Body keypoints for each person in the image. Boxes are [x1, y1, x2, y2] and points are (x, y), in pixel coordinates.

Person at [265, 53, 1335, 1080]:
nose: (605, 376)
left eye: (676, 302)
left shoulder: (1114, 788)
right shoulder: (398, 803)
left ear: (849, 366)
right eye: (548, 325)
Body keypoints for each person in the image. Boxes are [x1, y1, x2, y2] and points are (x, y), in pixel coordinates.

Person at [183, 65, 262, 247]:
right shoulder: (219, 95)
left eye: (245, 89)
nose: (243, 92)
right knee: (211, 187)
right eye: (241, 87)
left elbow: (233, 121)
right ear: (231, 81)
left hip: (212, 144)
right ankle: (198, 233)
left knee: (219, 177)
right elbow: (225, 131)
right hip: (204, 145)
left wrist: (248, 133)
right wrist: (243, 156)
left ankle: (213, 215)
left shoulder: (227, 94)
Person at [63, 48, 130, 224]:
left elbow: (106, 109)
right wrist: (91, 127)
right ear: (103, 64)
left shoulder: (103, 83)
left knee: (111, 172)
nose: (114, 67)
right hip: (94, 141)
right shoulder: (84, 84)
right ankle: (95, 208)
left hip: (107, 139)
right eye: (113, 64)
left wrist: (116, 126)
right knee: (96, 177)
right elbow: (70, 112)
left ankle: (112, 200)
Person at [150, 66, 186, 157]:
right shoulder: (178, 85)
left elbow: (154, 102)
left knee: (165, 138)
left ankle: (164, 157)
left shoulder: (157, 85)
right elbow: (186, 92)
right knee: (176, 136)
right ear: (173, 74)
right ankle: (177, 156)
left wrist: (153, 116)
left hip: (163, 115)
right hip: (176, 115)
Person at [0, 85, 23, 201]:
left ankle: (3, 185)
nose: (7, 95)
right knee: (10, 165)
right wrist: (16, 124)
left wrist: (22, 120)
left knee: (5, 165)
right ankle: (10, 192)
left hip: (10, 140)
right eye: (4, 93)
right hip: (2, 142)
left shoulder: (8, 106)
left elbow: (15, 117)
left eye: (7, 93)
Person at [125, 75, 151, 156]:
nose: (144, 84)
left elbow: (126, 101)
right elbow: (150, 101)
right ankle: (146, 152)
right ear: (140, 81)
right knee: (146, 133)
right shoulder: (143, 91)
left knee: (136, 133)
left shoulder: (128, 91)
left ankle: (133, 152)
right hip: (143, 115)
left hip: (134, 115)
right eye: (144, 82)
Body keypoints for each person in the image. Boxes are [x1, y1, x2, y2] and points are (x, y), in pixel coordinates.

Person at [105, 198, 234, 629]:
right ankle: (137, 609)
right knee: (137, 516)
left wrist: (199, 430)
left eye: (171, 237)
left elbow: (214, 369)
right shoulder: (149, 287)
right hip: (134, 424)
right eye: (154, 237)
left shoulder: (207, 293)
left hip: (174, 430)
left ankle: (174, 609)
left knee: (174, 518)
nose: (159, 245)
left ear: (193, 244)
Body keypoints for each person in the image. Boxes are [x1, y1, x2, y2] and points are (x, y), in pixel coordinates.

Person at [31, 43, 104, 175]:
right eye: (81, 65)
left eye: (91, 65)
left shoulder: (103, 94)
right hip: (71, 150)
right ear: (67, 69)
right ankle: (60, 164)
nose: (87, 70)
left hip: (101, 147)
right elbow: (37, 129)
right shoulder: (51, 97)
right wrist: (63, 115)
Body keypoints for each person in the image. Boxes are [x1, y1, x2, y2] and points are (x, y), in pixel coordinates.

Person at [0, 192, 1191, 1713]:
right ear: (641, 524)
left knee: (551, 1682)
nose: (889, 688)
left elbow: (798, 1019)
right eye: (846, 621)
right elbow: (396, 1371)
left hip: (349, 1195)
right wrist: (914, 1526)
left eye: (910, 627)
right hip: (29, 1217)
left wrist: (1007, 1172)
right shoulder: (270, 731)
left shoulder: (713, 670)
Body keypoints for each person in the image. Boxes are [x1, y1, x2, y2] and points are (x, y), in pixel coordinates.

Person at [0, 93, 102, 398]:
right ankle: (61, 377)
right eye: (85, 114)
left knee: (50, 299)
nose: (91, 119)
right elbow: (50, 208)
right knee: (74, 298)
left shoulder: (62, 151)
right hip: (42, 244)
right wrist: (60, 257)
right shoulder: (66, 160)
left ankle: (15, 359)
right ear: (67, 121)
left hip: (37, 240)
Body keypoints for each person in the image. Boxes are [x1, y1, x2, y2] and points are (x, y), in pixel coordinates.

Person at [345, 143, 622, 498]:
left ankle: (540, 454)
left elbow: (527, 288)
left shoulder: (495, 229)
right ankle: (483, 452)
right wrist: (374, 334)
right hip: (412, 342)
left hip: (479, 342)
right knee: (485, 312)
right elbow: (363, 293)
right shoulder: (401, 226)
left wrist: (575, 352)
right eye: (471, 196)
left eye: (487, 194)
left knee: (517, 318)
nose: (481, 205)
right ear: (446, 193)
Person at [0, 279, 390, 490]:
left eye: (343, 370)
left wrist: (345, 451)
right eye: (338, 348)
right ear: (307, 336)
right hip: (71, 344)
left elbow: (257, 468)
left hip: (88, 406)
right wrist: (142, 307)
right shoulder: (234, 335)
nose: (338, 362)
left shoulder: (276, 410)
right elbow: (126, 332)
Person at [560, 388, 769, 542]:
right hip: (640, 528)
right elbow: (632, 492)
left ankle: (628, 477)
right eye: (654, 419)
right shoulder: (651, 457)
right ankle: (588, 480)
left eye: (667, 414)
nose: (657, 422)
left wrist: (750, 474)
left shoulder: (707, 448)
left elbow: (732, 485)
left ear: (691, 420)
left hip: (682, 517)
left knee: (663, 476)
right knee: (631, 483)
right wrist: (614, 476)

□ □ □ □ □

▸ **Description of the task**:
Would you please repeat the entire listing, line for line?

▸ **Solution for this problem**:
Body keypoints for each person in the image. Boxes are [x1, y1, x2, y2] and points are (x, y), in pixel coordinates.

Person at [265, 53, 1335, 1080]:
nose: (605, 376)
left eye: (676, 302)
left shoulder: (1114, 788)
right shoulder: (398, 803)
left ear: (849, 366)
right eye: (548, 325)
Body keypoints for each person in the image. Boxes are [x1, y1, x2, y2] and points are (x, y), in pixel coordinates.

Person at [183, 65, 262, 247]:
right shoulder: (219, 95)
left eye: (245, 89)
nose: (243, 92)
right knee: (211, 187)
right eye: (241, 87)
left elbow: (233, 121)
right ear: (231, 81)
left hip: (212, 144)
right ankle: (198, 233)
left knee: (219, 177)
right elbow: (225, 131)
right hip: (204, 145)
left wrist: (248, 133)
right wrist: (243, 156)
left ankle: (213, 215)
left shoulder: (227, 94)
Person at [63, 48, 130, 224]:
left elbow: (106, 109)
right wrist: (91, 127)
right ear: (103, 64)
left shoulder: (103, 83)
left knee: (111, 172)
nose: (114, 67)
right hip: (94, 141)
right shoulder: (84, 84)
right ankle: (95, 208)
left hip: (107, 139)
right eye: (113, 64)
left wrist: (116, 126)
right knee: (96, 177)
right elbow: (70, 112)
left ankle: (112, 200)
Person at [150, 66, 186, 157]:
right shoulder: (178, 85)
left elbow: (154, 102)
left knee: (165, 138)
left ankle: (164, 157)
left shoulder: (157, 85)
right elbow: (186, 92)
right knee: (176, 136)
right ear: (173, 74)
right ankle: (177, 156)
left wrist: (153, 116)
left hip: (163, 115)
right hip: (176, 115)
Person at [0, 85, 23, 201]:
left ankle: (3, 185)
nose: (7, 95)
right knee: (10, 165)
right wrist: (16, 124)
left wrist: (22, 120)
left knee: (5, 165)
right ankle: (10, 192)
left hip: (10, 140)
right eye: (4, 93)
right hip: (2, 142)
left shoulder: (8, 106)
left elbow: (15, 117)
left eye: (7, 93)
Person at [125, 75, 151, 156]:
nose: (144, 84)
left elbow: (126, 101)
right elbow: (150, 101)
right ankle: (146, 152)
right ear: (140, 81)
right knee: (146, 133)
right shoulder: (143, 91)
left knee: (136, 133)
left shoulder: (128, 91)
left ankle: (133, 152)
right hip: (143, 115)
left hip: (134, 115)
right eye: (144, 82)
Body keypoints for each person in the image. Boxes are [x1, y1, x2, y2] and points are (x, y), in pixel coordinates.

Person at [105, 198, 234, 629]:
right ankle: (137, 609)
right knee: (137, 516)
left wrist: (199, 430)
left eye: (171, 237)
left elbow: (214, 369)
right shoulder: (149, 287)
right hip: (134, 424)
right eye: (154, 237)
left shoulder: (207, 293)
left hip: (174, 430)
left ankle: (174, 609)
left knee: (174, 518)
nose: (159, 245)
left ear: (193, 244)
Body keypoints for each person in the image. Boxes are [x1, y1, x2, y2] and points are (x, y), in pixel coordinates.

Person at [31, 43, 104, 175]:
right eye: (81, 65)
left eye: (91, 65)
left shoulder: (103, 94)
right hip: (71, 150)
right ear: (67, 69)
right ankle: (60, 164)
nose: (87, 70)
left hip: (101, 147)
right elbow: (37, 129)
right shoulder: (51, 97)
right wrist: (63, 115)
Body keypoints for each person in the image. Boxes are [x1, y1, x2, y2] and points are (x, y), in pixel coordinates.

Person at [0, 192, 1191, 1713]:
right ear: (641, 524)
left knee: (551, 1682)
nose: (889, 688)
left elbow: (798, 1019)
right eye: (846, 621)
right elbow: (396, 1371)
left hip: (349, 1195)
right wrist: (914, 1526)
left eye: (910, 627)
right hip: (29, 1217)
left wrist: (1007, 1172)
right shoulder: (270, 731)
left shoulder: (713, 670)
Body keypoints for each person in the image. Boxes are [x1, y1, x2, y2] and points are (x, y), in pixel coordinates.

Person at [0, 93, 102, 398]:
right ankle: (61, 377)
right eye: (85, 114)
left knee: (50, 299)
nose: (91, 119)
right elbow: (50, 208)
right knee: (74, 298)
left shoulder: (62, 151)
right hip: (42, 244)
right wrist: (60, 257)
right shoulder: (66, 160)
left ankle: (15, 359)
right ear: (67, 121)
left hip: (37, 240)
Body keypoints for each person in the image. Boxes are [x1, y1, x2, y2] and points are (x, y), in pixel coordinates.

Person at [345, 143, 622, 498]:
left ankle: (540, 454)
left elbow: (527, 288)
left shoulder: (495, 229)
right ankle: (483, 452)
right wrist: (374, 334)
right hip: (412, 342)
left hip: (479, 342)
right knee: (485, 312)
right elbow: (363, 293)
right shoulder: (401, 226)
left wrist: (575, 352)
right eye: (471, 196)
left eye: (487, 194)
left knee: (517, 318)
nose: (481, 205)
right ear: (446, 193)
Person at [0, 279, 390, 490]:
left eye: (343, 370)
left wrist: (345, 451)
right eye: (338, 348)
right ear: (307, 336)
right hip: (71, 344)
left elbow: (257, 468)
left hip: (88, 406)
right wrist: (142, 307)
right shoulder: (234, 335)
nose: (338, 362)
left shoulder: (276, 410)
right elbow: (126, 332)
Person at [560, 388, 769, 542]:
right hip: (640, 528)
right elbow: (632, 492)
left ankle: (628, 477)
right eye: (654, 419)
right shoulder: (651, 457)
right ankle: (588, 480)
left eye: (667, 414)
nose: (657, 422)
left wrist: (750, 474)
left shoulder: (707, 448)
left elbow: (732, 485)
left ear: (691, 420)
left hip: (682, 517)
left knee: (663, 476)
right knee: (631, 483)
right wrist: (614, 476)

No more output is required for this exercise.